In my opinion, no. I know a colleague working on a really exciting exchangeable prior model for latent factor models that I think will be really, really important but unfortunately there is nothing yet that I can share.

I think so.

It might very well capture a larger set of reasonable hypotheses, but so long as you’re not capturing all of the hypotheses supported by your model you are never going to be able to adequately critique that model. In particular you’ll never be able to discriminate between problems with the model, problems with the assumed experimental design, and problems with just happening to have found a poor mode. Sure you can still throw the fit at heuristic predictive metrics, and maybe you’ll even do better on those metrics, but are you actually understanding your model and how it generalizes?

In order to build a more principled analysis it’s almost always (as in 1 - \epsilon) better to start with a simpler, less degenerate model and build from there. You might not get to include all of the parameters – or even all of the data – you want to, but at least you’ll be starting at a place where you can properly critique the limitations of that model.

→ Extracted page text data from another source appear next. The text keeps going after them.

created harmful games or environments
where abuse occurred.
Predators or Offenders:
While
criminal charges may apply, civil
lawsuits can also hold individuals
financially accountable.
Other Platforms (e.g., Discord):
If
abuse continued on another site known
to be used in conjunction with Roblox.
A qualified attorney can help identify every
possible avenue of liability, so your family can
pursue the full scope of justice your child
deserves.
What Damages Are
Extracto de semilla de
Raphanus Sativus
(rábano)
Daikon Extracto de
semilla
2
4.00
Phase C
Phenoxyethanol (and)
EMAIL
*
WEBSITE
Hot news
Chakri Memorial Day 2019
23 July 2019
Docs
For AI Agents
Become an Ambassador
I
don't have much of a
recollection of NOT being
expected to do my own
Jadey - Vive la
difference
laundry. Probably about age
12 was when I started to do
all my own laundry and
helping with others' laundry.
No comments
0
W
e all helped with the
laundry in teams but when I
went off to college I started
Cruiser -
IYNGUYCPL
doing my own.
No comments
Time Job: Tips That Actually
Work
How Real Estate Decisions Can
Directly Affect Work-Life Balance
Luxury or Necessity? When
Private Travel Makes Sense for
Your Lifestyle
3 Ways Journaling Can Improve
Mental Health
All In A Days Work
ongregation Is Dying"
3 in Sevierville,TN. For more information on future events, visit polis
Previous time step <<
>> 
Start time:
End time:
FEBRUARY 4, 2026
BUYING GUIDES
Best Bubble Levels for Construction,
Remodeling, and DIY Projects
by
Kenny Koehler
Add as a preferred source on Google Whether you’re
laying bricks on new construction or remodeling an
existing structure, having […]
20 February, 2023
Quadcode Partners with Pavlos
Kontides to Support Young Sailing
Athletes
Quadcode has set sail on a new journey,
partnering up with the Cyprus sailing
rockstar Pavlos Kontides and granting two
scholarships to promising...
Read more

This includes, for example, implicit prior models. If you can accurate fit an implicit prior model and any resulting posterior distributions then you can accurate examine the consequences of that model and how consistent they might be with your domain expertise. There may very well be some set of rotations and positivity constraints that restrict the latent factor model to some well-defined subspace that can be fit and critiqued, in which case you can actually determine if it’s good enough for your analysis or not. But if you can’t fit the full model then you’ll never be able to fully characterize the consequences of that implicit prior model.

1 Like

Thanks for all of this. I suppose I will stop chasing this rabbit. There are many individual questions that I was trying to solve in a single PCA-type model, which can surely be asked from a more targeted framework.